After a brief overhaul, Kennebago was again ready for operations in the Western Pacific, departing on 12 June, after brief stops in San Francisco, California, and Pearl Harbor. After arriving back at Ulithi on 4 July, she continued refueling ships operating in Japanese waters off Honshu.

After the Japanese surrender, she operated out of Okinawa until 9 October, when she would steam to Taku, China to support the United States 7th Fleet in support of the Nationalist Chinese troops fighting the Communist Chinese for control of China. After returning to Pearl Harbor on 28 December, she returned to Hong Kong on 26 January 1946 and sailed for San Francisco on 17 February. Once returning stateside, Kennebago sailed for Boston, Massachusetts on 28 March, arriving 19 April.

===Military Sea Transportation Service, 1949-1959===
After over a year, Kennebago was transferred to the United States Maritime Commission on 27 May 1947 as part of the National Defense Reserve Fleet. She was reacquired by the United States Navy on 1 October 1949 and was placed in service with the Military Sea Transportation Service as USNS Kennebago (T-AO-81) in September 1950. After serving in the Korean War and supporting the American naval power during the early Cold War, she was released to the Maritime Administration on 27 November 1957 in Beaumont, Texas. Again, she was reacquired by the Navy on 23 May 1958 for logistical supply in the Pacific. During 1959, she served the 6th Fleet operating in the Mediterranean Sea. After returning to New York City on 22 May 1959 she was transferred to the National Defense Reserve Fleet again in the James River, Virginia on 23 June 1959.

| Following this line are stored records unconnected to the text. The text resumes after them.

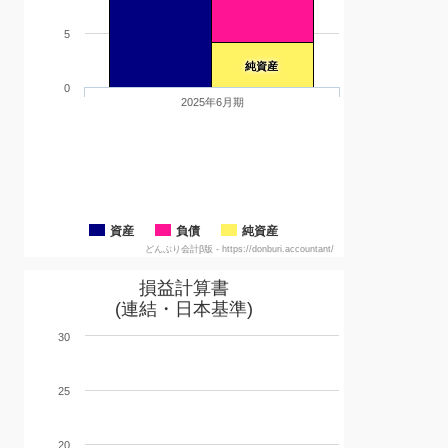
5
純資産
0
2025年6月期
資産
負債
純資産
どんぶり会計β版 - https://donburi.accountant/
損益計算書
(連結・日本基準)
30
25
20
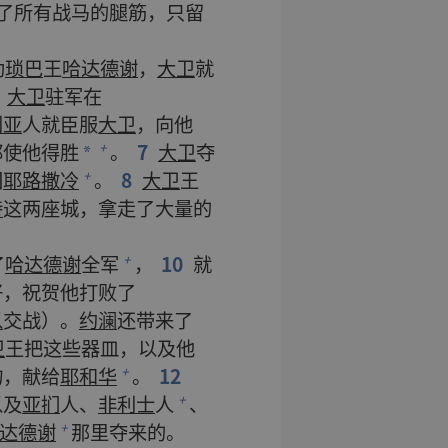
了
所有
战马
的
腿筋
，
只
留
助
琐巴
王
哈达德谢
，
大卫
就
，
大卫
驻军
在
利亚
人
就
臣服
大卫
，
向
他
都
使
他
得胜
。
7
大卫
夺
+
*
回
耶路撒冷
。
8
大卫
王
+
特
这
两
座
城
，
拿
走
了
大量
的
了
哈达德谢
全
军
，
10
就
+
好
，
祝贺
他
打败
了
以
交战
）。
约澜
还
带
来
了
卫
王
把
这些
器皿
，
以及
他
物
，
献
给
耶和华
。
12
+
以及
亚扪
人
、
非利士
人
、
+
达德谢
那里
夺
来
的
。
+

===United States Army, 1966-1971===
On 20 May 1966, Kennebago served her final mission for the United States Army in Vietnam. Together with , the ship served as a floating power station anchored near Nha Trang, Vietnam, until at least May 1971.

==Awards, Citations, Campaign Ribbons==
USS Kennebago earned seven different awards throughout the course of her career. She has earned the China Service Medal, the American Campaign Medal, six Asiatic–Pacific Campaign Medals, the World War II Victory Medal, the Navy Occupation Service Medal (with Asia clasp), the National Defense Service Medal, and the Philippine Liberation Medal.